▸ Task: Please rewrite the entries below, from their start through the line containing "family: Aderidae", as a two-column CSV headed rank and taxon, with one row per entry. Put the rank in the first field and the taxon in the second, enclose each field in double quotes, and replace any line breaks with spaces.

━━━━━━━━━━━━━━━━

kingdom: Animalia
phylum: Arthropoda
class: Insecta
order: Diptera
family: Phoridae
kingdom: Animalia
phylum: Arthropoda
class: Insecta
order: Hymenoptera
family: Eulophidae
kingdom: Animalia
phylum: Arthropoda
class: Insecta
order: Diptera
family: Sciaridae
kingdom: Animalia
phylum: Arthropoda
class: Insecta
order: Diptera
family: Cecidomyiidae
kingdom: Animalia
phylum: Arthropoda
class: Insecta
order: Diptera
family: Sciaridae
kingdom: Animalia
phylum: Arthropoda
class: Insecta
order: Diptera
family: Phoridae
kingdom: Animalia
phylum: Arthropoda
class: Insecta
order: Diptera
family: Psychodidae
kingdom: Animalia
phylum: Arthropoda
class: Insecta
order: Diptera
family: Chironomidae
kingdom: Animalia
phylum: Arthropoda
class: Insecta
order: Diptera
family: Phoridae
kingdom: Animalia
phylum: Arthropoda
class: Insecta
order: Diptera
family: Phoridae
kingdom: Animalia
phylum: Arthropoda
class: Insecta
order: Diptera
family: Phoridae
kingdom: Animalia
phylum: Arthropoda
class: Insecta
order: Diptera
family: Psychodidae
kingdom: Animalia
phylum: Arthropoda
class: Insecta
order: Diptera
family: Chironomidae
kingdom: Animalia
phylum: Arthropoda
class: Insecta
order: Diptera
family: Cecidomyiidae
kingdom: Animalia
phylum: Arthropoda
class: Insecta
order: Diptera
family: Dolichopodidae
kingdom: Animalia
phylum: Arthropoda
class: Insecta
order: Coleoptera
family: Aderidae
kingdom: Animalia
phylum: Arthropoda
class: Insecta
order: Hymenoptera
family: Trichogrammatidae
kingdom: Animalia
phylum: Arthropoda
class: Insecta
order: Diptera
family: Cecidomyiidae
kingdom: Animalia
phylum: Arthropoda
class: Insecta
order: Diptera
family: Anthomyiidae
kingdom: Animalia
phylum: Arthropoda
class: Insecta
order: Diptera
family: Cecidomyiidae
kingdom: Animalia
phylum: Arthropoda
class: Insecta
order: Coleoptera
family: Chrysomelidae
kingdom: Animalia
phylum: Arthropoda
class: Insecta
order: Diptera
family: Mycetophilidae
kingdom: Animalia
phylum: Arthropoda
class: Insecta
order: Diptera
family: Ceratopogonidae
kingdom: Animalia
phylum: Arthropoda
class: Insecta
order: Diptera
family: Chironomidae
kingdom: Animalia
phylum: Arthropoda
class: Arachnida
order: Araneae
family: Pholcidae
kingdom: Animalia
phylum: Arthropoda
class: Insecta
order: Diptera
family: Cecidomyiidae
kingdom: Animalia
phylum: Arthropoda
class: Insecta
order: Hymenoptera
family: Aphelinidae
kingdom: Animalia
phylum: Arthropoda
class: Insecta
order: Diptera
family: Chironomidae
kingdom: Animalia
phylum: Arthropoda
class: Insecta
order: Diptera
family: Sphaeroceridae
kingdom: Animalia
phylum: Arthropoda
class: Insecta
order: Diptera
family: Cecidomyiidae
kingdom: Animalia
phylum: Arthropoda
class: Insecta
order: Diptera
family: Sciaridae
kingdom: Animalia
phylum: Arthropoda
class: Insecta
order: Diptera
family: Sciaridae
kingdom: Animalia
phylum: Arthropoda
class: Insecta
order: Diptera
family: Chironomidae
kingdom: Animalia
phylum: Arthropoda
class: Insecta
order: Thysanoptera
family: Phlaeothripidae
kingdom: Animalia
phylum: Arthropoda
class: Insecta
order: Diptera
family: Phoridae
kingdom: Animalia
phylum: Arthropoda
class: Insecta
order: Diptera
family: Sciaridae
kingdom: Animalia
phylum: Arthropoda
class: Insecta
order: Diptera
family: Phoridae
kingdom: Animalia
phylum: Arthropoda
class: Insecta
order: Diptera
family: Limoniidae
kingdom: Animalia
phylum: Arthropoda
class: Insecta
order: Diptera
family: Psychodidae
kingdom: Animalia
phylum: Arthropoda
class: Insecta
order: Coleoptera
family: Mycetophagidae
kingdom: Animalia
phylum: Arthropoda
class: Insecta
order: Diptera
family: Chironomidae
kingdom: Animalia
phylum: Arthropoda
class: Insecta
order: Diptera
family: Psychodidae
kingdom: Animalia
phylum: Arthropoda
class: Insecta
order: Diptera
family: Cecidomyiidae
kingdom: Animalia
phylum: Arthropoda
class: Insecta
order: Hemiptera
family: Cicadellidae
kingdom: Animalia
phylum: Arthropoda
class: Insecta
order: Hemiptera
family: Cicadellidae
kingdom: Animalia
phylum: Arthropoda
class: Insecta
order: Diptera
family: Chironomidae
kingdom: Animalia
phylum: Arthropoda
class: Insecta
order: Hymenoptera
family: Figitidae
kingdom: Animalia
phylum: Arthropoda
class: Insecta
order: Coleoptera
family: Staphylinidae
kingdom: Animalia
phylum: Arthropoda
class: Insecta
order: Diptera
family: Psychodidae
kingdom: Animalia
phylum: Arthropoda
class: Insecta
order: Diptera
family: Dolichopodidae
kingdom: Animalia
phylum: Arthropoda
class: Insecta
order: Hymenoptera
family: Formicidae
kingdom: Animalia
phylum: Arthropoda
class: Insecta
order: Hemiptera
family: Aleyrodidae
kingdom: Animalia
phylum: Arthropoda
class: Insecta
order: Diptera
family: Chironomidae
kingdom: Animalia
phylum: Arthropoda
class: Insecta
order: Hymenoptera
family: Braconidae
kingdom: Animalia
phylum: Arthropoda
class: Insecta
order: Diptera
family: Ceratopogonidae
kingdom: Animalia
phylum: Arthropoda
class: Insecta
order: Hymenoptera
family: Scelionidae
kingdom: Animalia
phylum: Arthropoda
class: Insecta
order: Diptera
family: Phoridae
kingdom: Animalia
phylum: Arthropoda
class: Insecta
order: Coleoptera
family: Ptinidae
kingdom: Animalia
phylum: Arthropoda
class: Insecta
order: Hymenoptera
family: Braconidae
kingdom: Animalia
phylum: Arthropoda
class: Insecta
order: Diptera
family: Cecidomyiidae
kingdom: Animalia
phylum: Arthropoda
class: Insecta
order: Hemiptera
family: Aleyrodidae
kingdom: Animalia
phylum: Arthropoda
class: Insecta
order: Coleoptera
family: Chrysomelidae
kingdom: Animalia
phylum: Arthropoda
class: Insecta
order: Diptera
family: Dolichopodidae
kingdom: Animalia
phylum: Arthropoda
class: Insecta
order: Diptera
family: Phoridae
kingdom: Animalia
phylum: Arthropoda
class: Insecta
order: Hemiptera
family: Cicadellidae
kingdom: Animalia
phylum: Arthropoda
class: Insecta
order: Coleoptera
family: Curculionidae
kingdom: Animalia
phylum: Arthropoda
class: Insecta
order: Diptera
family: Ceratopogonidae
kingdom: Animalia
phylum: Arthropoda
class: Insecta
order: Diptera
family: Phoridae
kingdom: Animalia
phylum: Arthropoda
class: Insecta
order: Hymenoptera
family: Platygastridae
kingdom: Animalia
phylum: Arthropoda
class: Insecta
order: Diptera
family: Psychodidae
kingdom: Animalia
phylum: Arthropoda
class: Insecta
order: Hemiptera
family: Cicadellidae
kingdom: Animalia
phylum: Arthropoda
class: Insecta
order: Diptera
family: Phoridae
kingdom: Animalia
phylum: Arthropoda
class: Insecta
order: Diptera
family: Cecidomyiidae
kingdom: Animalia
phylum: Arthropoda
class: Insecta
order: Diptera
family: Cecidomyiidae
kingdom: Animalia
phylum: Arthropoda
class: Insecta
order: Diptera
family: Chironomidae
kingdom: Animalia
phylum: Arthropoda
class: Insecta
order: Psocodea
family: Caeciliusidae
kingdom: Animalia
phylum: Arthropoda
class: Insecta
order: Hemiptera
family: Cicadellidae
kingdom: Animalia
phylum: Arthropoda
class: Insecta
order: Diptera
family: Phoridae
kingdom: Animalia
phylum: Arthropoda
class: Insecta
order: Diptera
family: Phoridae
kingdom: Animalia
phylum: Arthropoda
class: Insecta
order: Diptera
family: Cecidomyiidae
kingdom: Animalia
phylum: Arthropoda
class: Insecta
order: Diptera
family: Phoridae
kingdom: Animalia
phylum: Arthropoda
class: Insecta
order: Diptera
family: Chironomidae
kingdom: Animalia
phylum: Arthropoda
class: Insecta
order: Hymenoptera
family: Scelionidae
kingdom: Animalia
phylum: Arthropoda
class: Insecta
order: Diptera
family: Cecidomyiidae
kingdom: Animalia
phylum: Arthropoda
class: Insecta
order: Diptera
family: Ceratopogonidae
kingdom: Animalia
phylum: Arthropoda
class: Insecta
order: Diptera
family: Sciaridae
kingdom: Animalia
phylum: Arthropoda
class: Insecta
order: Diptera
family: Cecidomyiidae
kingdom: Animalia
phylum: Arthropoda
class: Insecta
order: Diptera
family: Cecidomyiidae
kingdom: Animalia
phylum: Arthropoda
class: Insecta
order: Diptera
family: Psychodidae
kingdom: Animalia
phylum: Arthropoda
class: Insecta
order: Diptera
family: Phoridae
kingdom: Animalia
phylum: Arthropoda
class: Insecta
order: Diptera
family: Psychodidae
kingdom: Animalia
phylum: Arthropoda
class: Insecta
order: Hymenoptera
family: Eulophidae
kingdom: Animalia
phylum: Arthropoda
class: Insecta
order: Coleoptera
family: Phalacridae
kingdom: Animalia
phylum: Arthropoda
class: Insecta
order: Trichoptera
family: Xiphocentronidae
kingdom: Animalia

━━━━━━━━━━━━━━━━

▸ Reply:
rank,taxon
"kingdom:","Animalia"
"phylum:","Arthropoda"
"class:","Insecta"
"order:","Diptera"
"family:","Phoridae"
"kingdom:","Animalia"
"phylum:","Arthropoda"
"class:","Insecta"
"order:","Hymenoptera"
"family:","Eulophidae"
"kingdom:","Animalia"
"phylum:","Arthropoda"
"class:","Insecta"
"order:","Diptera"
"family:","Sciaridae"
"kingdom:","Animalia"
"phylum:","Arthropoda"
"class:","Insecta"
"order:","Diptera"
"family:","Cecidomyiidae"
"kingdom:","Animalia"
"phylum:","Arthropoda"
"class:","Insecta"
"order:","Diptera"
"family:","Sciaridae"
"kingdom:","Animalia"
"phylum:","Arthropoda"
"class:","Insecta"
"order:","Diptera"
"family:","Phoridae"
"kingdom:","Animalia"
"phylum:","Arthropoda"
"class:","Insecta"
"order:","Diptera"
"family:","Psychodidae"
"kingdom:","Animalia"
"phylum:","Arthropoda"
"class:","Insecta"
"order:","Diptera"
"family:","Chironomidae"
"kingdom:","Animalia"
"phylum:","Arthropoda"
"class:","Insecta"
"order:","Diptera"
"family:","Phoridae"
"kingdom:","Animalia"
"phylum:","Arthropoda"
"class:","Insecta"
"order:","Diptera"
"family:","Phoridae"
"kingdom:","Animalia"
"phylum:","Arthropoda"
"class:","Insecta"
"order:","Diptera"
"family:","Phoridae"
"kingdom:","Animalia"
"phylum:","Arthropoda"
"class:","Insecta"
"order:","Diptera"
"family:","Psychodidae"
"kingdom:","Animalia"
"phylum:","Arthropoda"
"class:","Insecta"
"order:","Diptera"
"family:","Chironomidae"
"kingdom:","Animalia"
"phylum:","Arthropoda"
"class:","Insecta"
"order:","Diptera"
"family:","Cecidomyiidae"
"kingdom:","Animalia"
"phylum:","Arthropoda"
"class:","Insecta"
"order:","Diptera"
"family:","Dolichopodidae"
"kingdom:","Animalia"
"phylum:","Arthropoda"
"class:","Insecta"
"order:","Coleoptera"
"family:","Aderidae"